ARM Cortex-A32 CPU uses

Today, ARM has announced its latest Cortex processor, the Cortex-A32, offering wearable and rich embedded processor manufacturers a new upgrade path over the older Cortex-A5 and A7 CPU cores. The Cortex-A32 is ARM’s smallest and lowest power ARMv8-A processor. You would normally associate ARMv8 with 64-bit computing, but unlike the company’s other ARMv8-A designs the A32 is 32-bit only. That is why ARM prefers to talk about AArch32 and AArch64, but more about that in a moment.

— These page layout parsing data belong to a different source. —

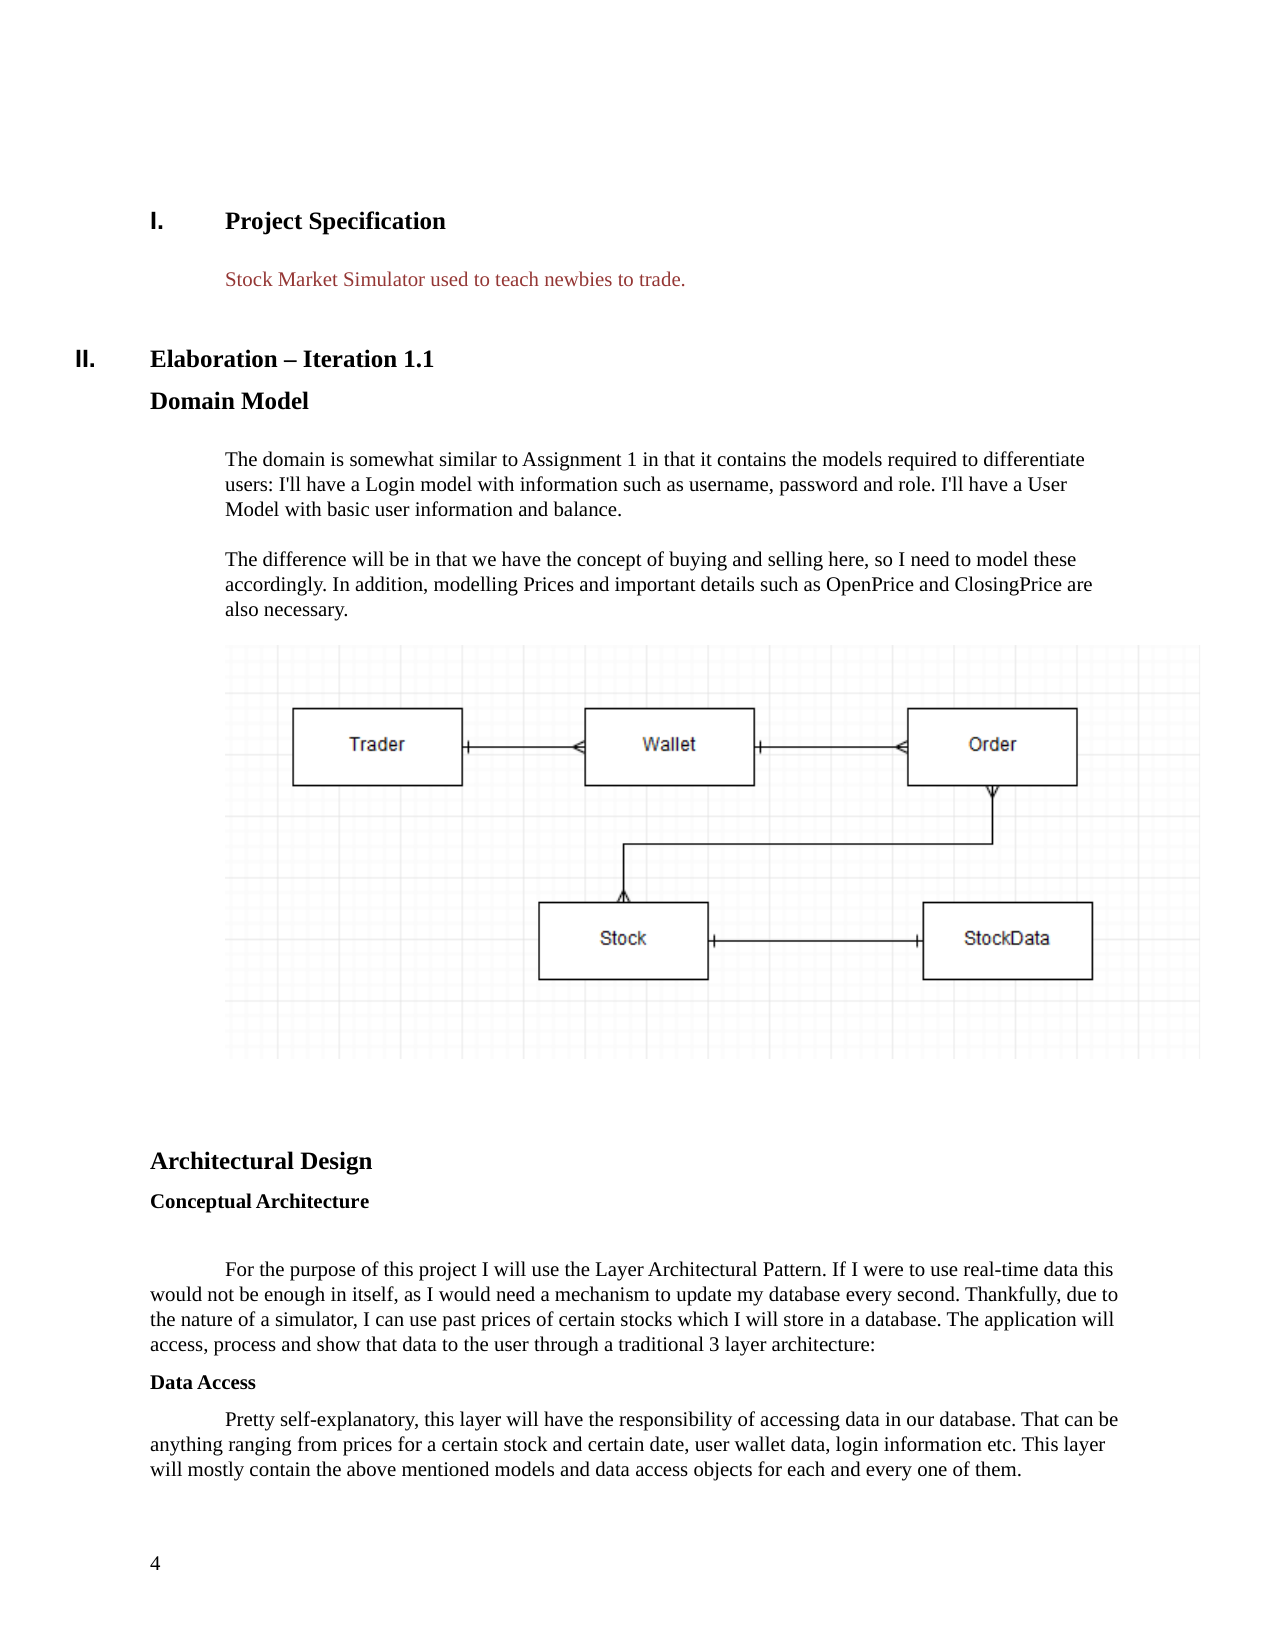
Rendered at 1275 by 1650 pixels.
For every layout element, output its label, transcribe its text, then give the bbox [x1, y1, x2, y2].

text The difference will be in that we have the concept of buying and selling here, so I need to model these accordingly. In addition, modelling Prices and important details such as OpenPrice and ClosingPrice are also necessary. [225, 546, 1125, 621]
subtitle Architectural Design [150, 1146, 1125, 1175]
text Stock Market Simulator used to teach newbies to trade. [150, 266, 1125, 291]
subtitle Elaboration – Iteration 1.1 [75, 344, 1125, 373]
subtitle Project Specification [150, 206, 1125, 234]
subtitle Domain Model [150, 386, 1125, 414]
subtitle Conceptual Architecture [150, 1188, 1125, 1213]
text The domain is somewhat similar to Assignment 1 in that it contains the models required to differentiate users: I'll have a Login model with information such as username, password and role. I'll have a User Model with basic user information and balance. [225, 446, 1125, 521]
text Pretty self-explanatory, this layer will have the responsibility of accessing data in our database. That can be anything ranging from prices for a certain stock and certain date, user wallet data, login information etc. This layer will mostly contain the above mentioned models and data access objects for each and every one of them. [150, 1406, 1125, 1481]
text Data Access [150, 1369, 1125, 1394]
picture [225, 645, 1200, 1059]
text For the purpose of this project I will use the Layer Architectural Pattern. If I were to use real-time data this would not be enough in itself, as I would need a mechanism to update my database every second. Thankfully, due to the nature of a simulator, I can use past prices of certain stocks which I will store in a database. The application will access, process and show that data to the user through a traditional 3 layer architecture: [150, 1256, 1125, 1356]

Unlike ARM’s Cortex-R8 announcement last week, the Cortex-A32 is designed for Rich OS and high performance situations, where ultra-high energy efficiency is a requirement. This is unlikely to power your next smartphone, but it has been specifically designed with wearable and internet-of-things (IoT) devices in mind.

Cortex-A32 quad-core
Looking a little closer at the chip, it is based on a very similar design to the Cortex-A35, but it isn’t just a cut down version. The Cortex-A32 can be scaled up to quad-core implementations while still drawing less than 75mW when clocked at 1GHz. Alternatively, the design can draw less than 4mW in a single core configuration clocked at just 100MHz, all while fitting in an area smaller than 0.25 mm2. Hardware vendors can also configure cache sizes, with L1 configurable from 8KB to 32KB and L2 reaching up to 1MB in size.

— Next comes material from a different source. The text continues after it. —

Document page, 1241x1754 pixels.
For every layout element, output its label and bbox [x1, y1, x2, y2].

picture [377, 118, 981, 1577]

ARM boasts 25 percent greater energy efficiency than the Cortex-A7, allowing for more performance and lower power consumption than before. In streaming and crypto scenarios, ARM touts major performance improvements for the Cortex-A32 over the older A5 and A7, suggesting that it can reach roughly the same performance as the A35 while being 10 percent more energy efficient.

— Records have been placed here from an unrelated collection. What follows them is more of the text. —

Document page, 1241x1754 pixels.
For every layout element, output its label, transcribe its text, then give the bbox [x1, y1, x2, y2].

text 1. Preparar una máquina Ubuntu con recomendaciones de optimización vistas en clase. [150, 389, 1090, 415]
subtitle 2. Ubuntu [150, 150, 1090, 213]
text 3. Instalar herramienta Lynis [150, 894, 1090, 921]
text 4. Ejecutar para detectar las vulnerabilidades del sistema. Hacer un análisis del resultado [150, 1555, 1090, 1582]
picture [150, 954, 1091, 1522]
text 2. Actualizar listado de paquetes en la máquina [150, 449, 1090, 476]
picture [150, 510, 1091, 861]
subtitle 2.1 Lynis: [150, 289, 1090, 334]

Now for the part about 32-bit. Although we have already seen some wearables make the move into the 64-bit era, ARM expects that the vast majority of embedded devices while remain on 32-bit for the foreseeable future. So, ARM is essentially offering developers an optimized chip that features the level of performance and energy efficiency that they need, without the specifications that would be left redundant.

Cortex-A32 performance

This is quite a smart move for another reason too. Not only is AArch32 backwards compatible with ARMv7-A, but there are also more than 100 additional 32-bit instructions included with ARMv8-A as well. These include additional floating-point instructions for MaxNum and float to int conversions among others, advanced SIMD improvements, instruction level support for Cryptography, and load acquire/store release. In other words, certain programming instances can be made more efficient and perhaps even run faster than on the older ARMv7-A processors, even though they are both 32-bit.

The 32-bit nature of the CPU core does have some drawbacks though. It obviously can’t make use of the improved 64-bit instructions in ARMv8 or larger registers, and isn’t compatible for use in a big.LITTLE multi-core arrangement, but these are outside of the target use cases for the core anyway.

For developers, they can quickly get starting using the same development tools as before for ARMv8 AArch32, complete with NEON and Crypto instructions. All of the development tools are already in place, so we’ll just be waiting on the silicon.